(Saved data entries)
-=-=-=-=-
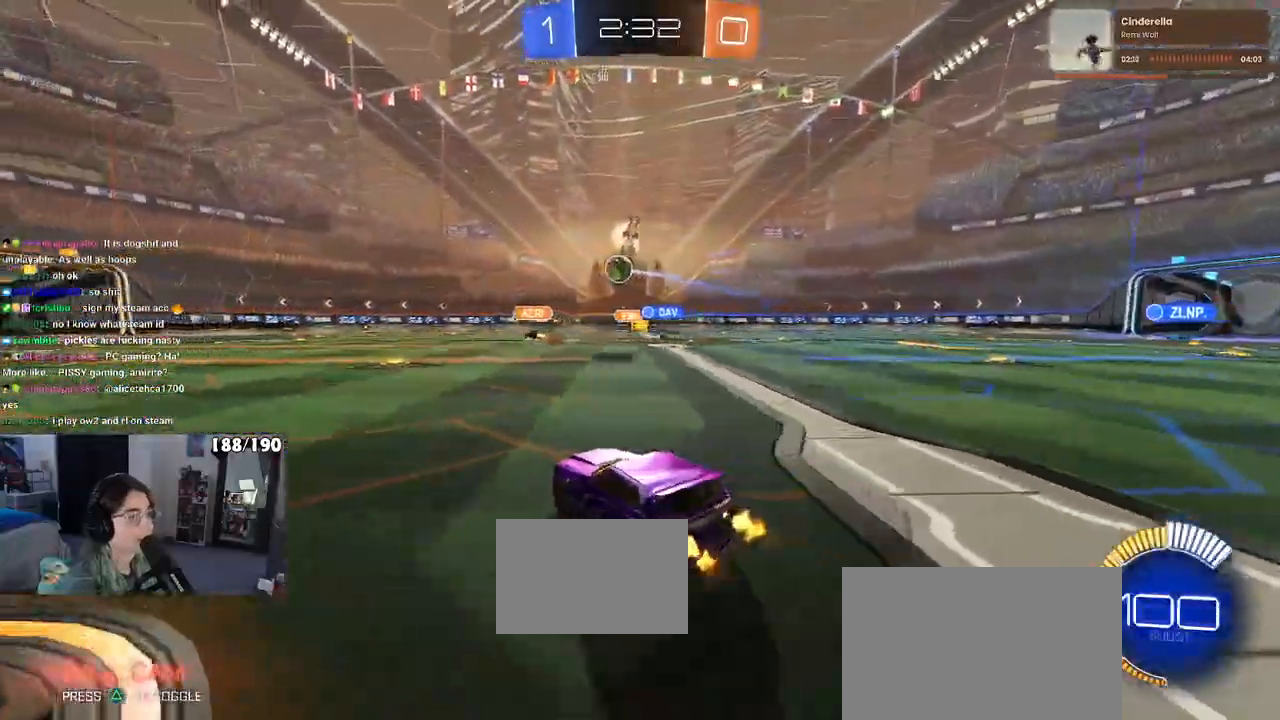
{"buttons": [], "left_stick": "right", "right_stick": "center", "events": [[150, "SQUARE", "down"], [233, "SQUARE", "up"]]}
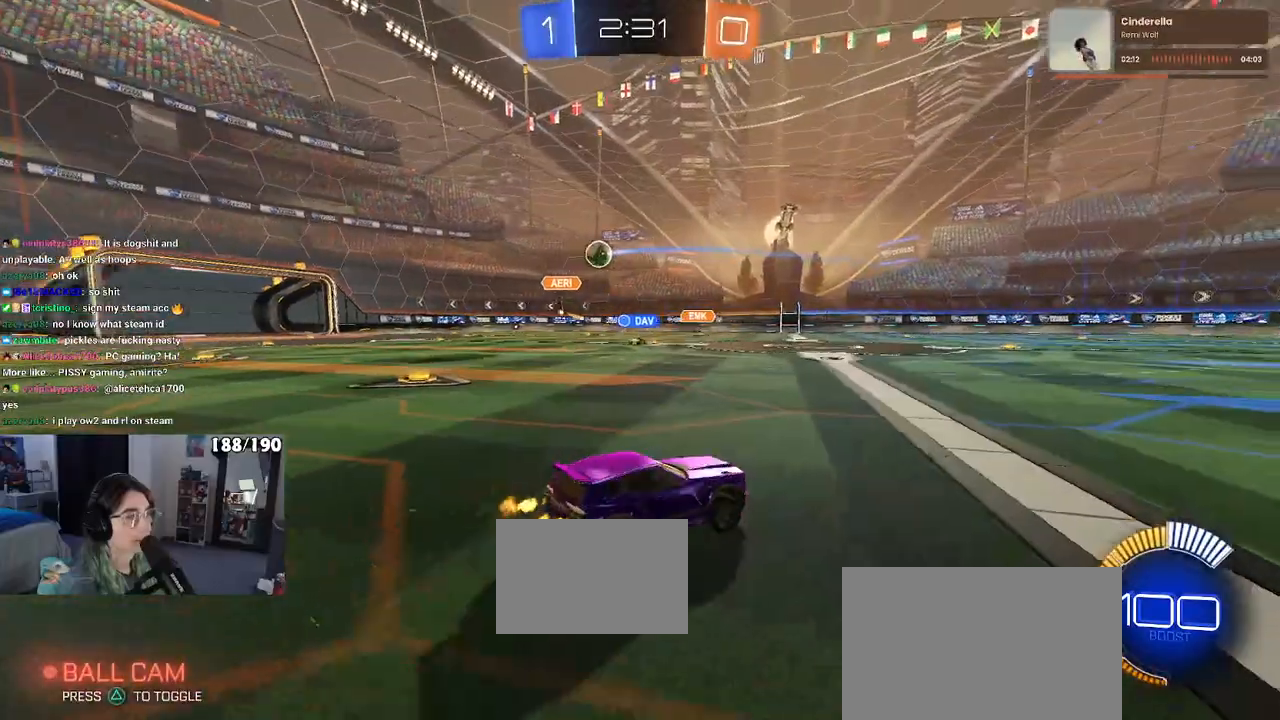
{"buttons": ["CROSS"], "left_stick": "up", "right_stick": "center", "events": [[467, "CROSS", "down"], [500, "left_stick", "up"]]}
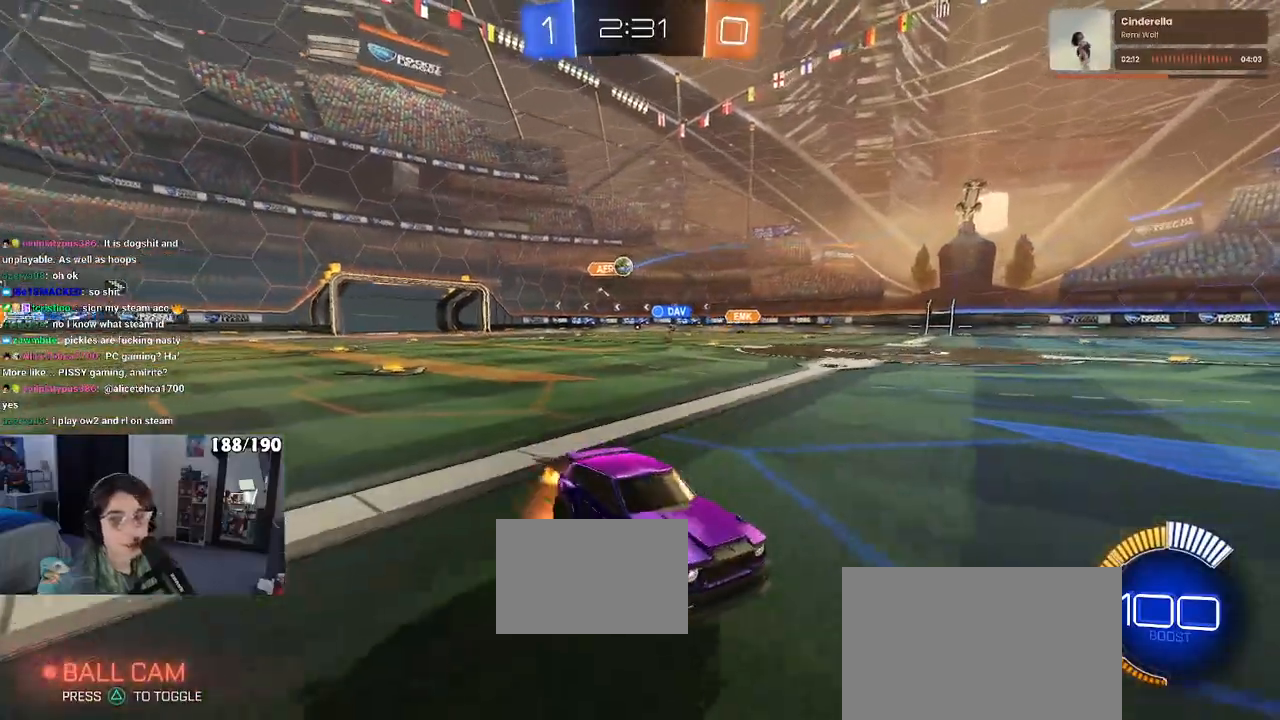
{"buttons": ["SQUARE"], "left_stick": "down-left", "right_stick": "center", "events": [[33, "left_stick", "up-left"], [67, "CROSS", "up"], [117, "CROSS", "down"], [200, "SQUARE", "down"], [200, "left_stick", "down"], [217, "CROSS", "up"], [467, "left_stick", "down-left"]]}
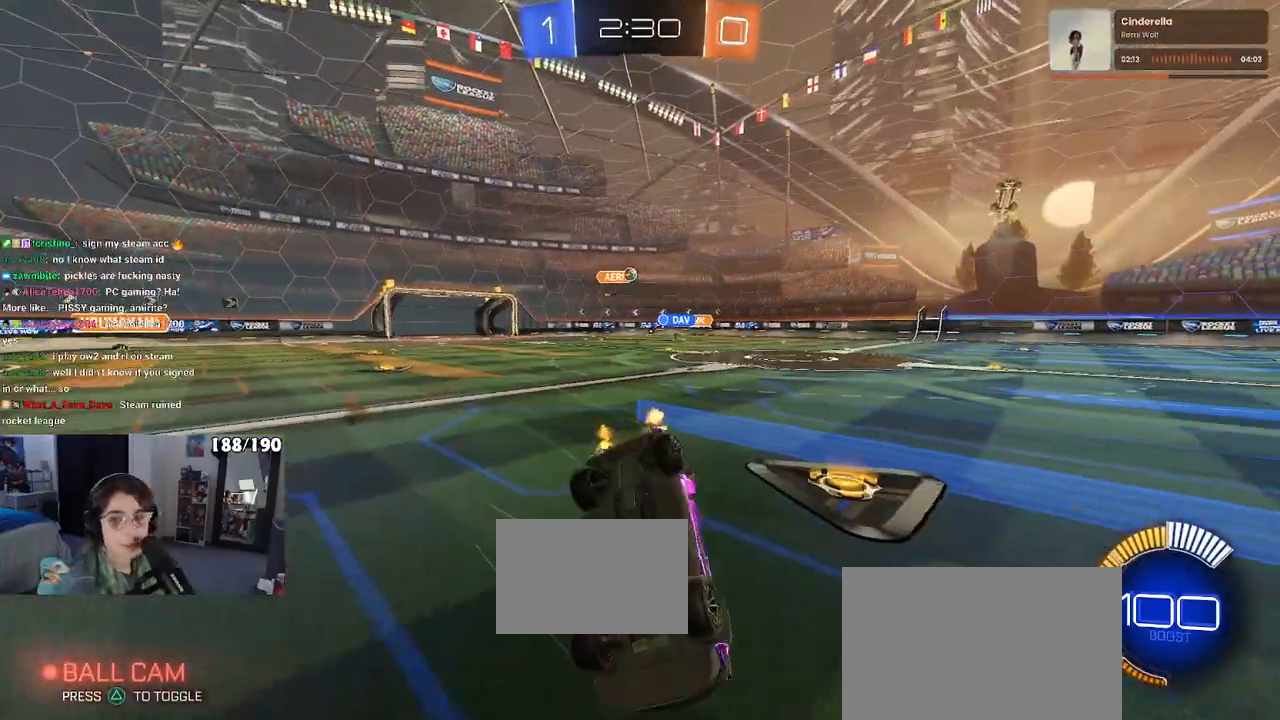
{"buttons": [], "left_stick": "down-left", "right_stick": "center", "events": [[467, "SQUARE", "up"]]}
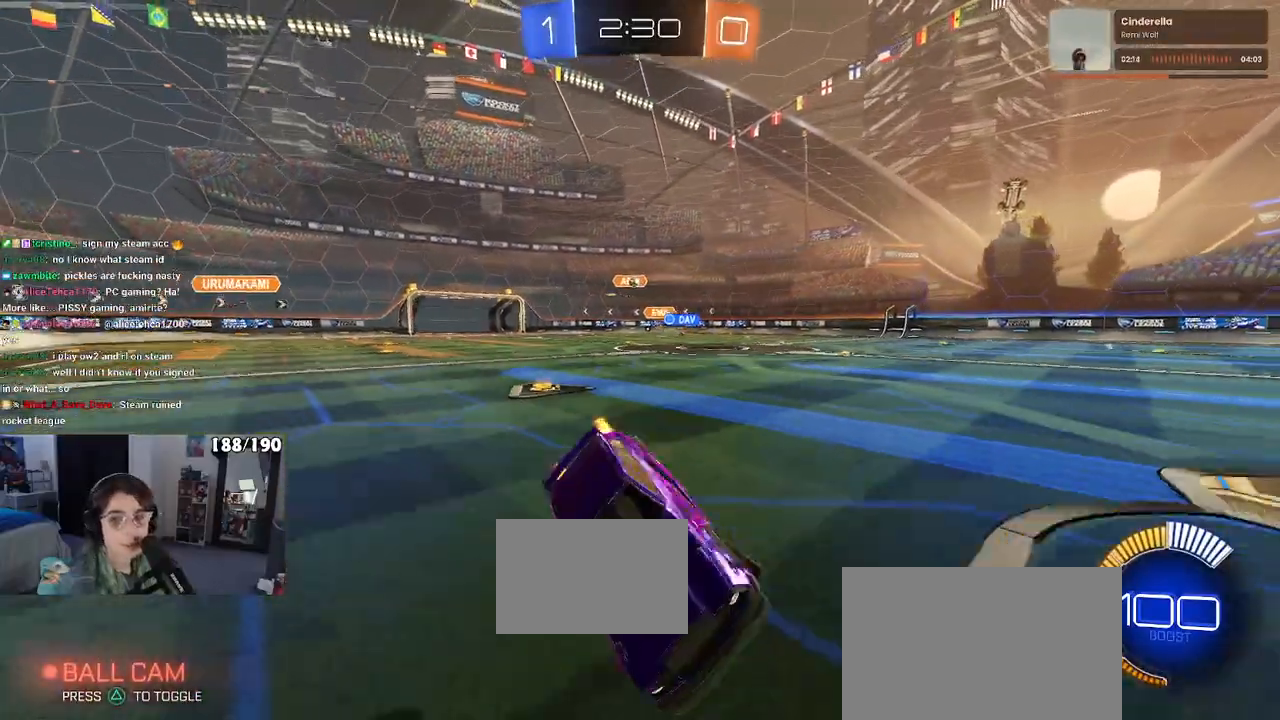
{"buttons": [], "left_stick": "left", "right_stick": "center", "events": [[33, "left_stick", "center"], [400, "left_stick", "left"]]}
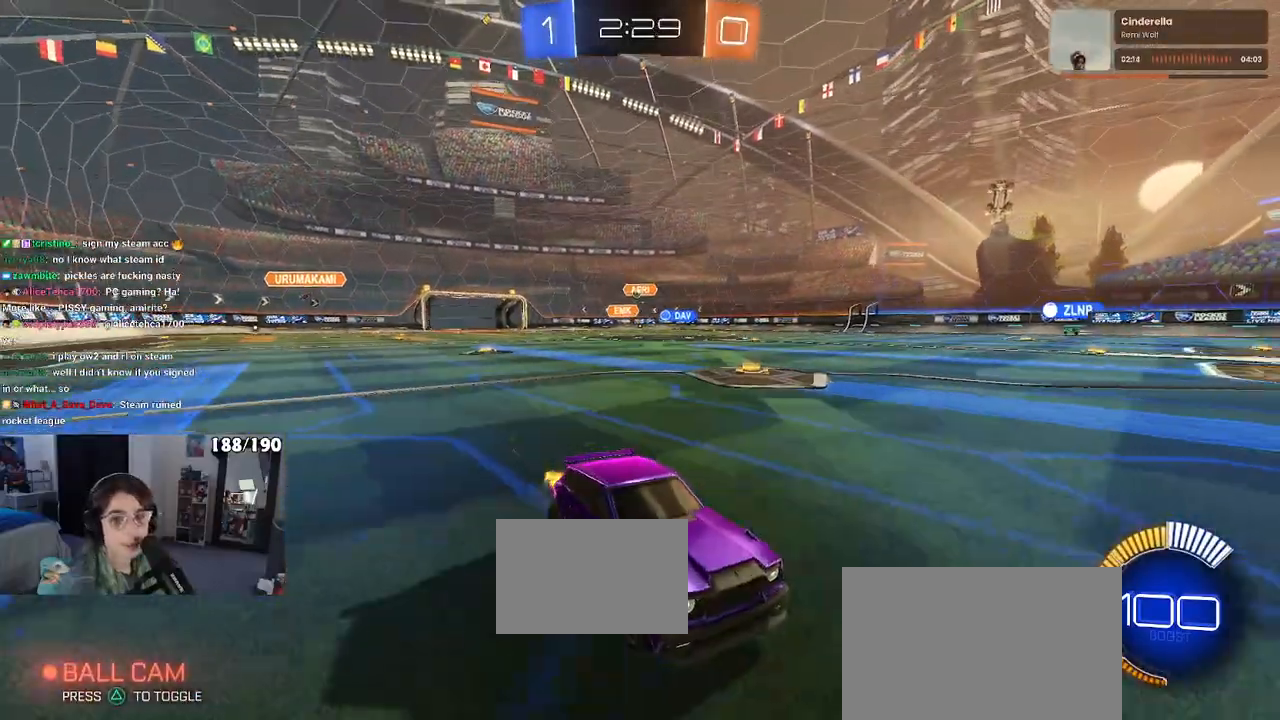
{"buttons": [], "left_stick": "left", "right_stick": "center", "events": []}
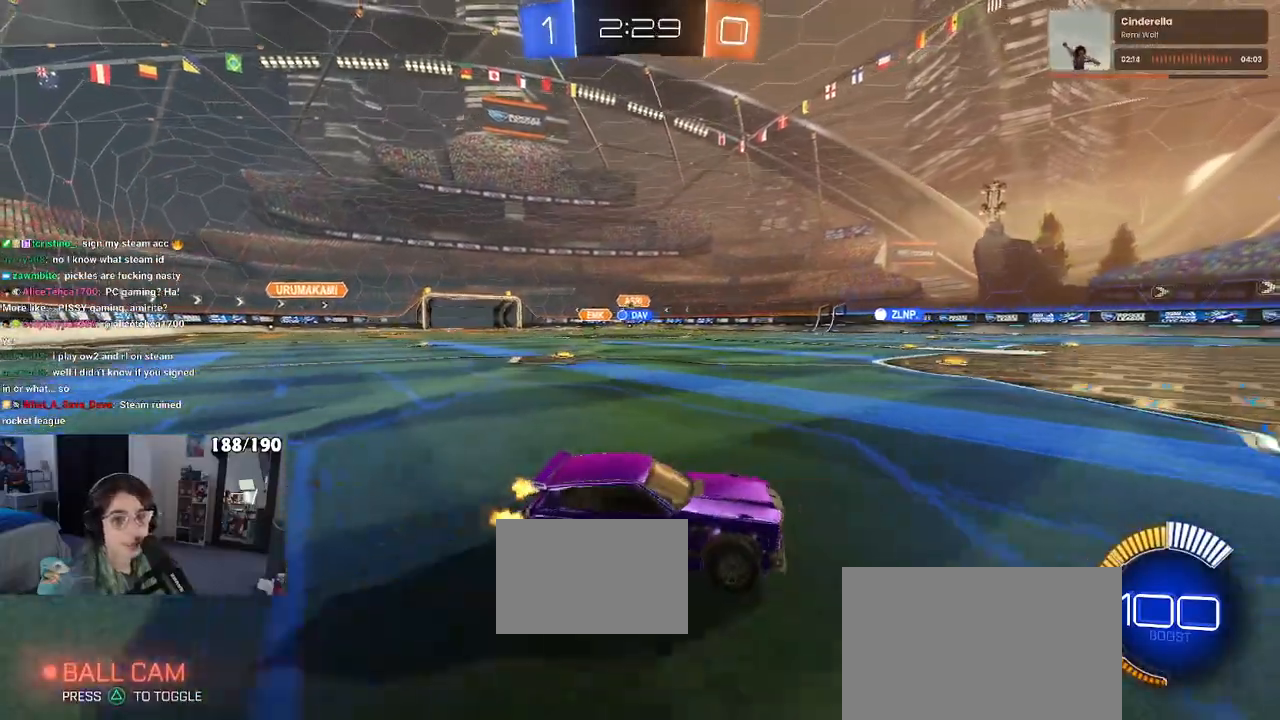
{"buttons": [], "left_stick": "center", "right_stick": "center", "events": [[283, "left_stick", "center"]]}
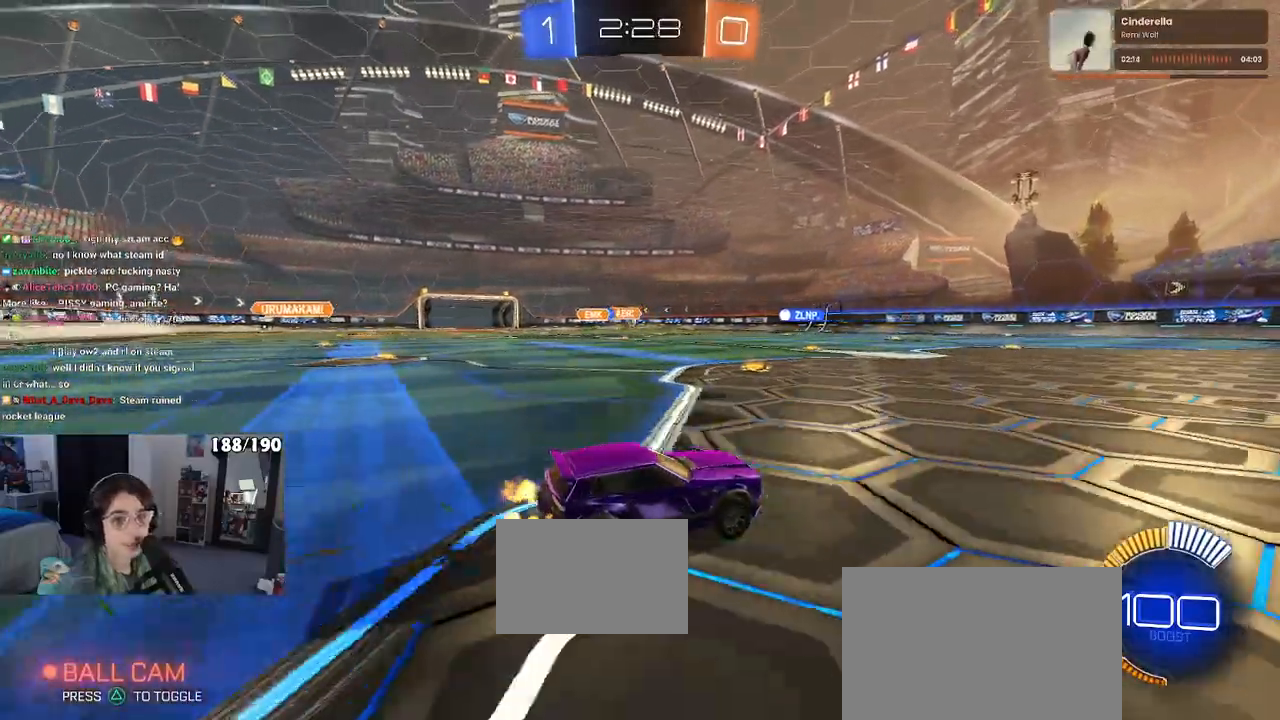
{"buttons": [], "left_stick": "left", "right_stick": "center", "events": [[33, "left_stick", "left"], [150, "SQUARE", "down"], [267, "SQUARE", "up"]]}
-=-=-=-=-
Write out every entry above exactly as it stands, minus the pictures.

{"buttons": [], "left_stick": "right", "right_stick": "center", "events": [[150, "SQUARE", "down"], [233, "SQUARE", "up"]]}
{"buttons": ["CROSS"], "left_stick": "up", "right_stick": "center", "events": [[467, "CROSS", "down"], [500, "left_stick", "up"]]}
{"buttons": ["SQUARE"], "left_stick": "down-left", "right_stick": "center", "events": [[33, "left_stick", "up-left"], [67, "CROSS", "up"], [117, "CROSS", "down"], [200, "SQUARE", "down"], [200, "left_stick", "down"], [217, "CROSS", "up"], [467, "left_stick", "down-left"]]}
{"buttons": [], "left_stick": "down-left", "right_stick": "center", "events": [[467, "SQUARE", "up"]]}
{"buttons": [], "left_stick": "left", "right_stick": "center", "events": [[33, "left_stick", "center"], [400, "left_stick", "left"]]}
{"buttons": [], "left_stick": "left", "right_stick": "center", "events": []}
{"buttons": [], "left_stick": "center", "right_stick": "center", "events": [[283, "left_stick", "center"]]}
{"buttons": [], "left_stick": "left", "right_stick": "center", "events": [[33, "left_stick", "left"], [150, "SQUARE", "down"], [267, "SQUARE", "up"]]}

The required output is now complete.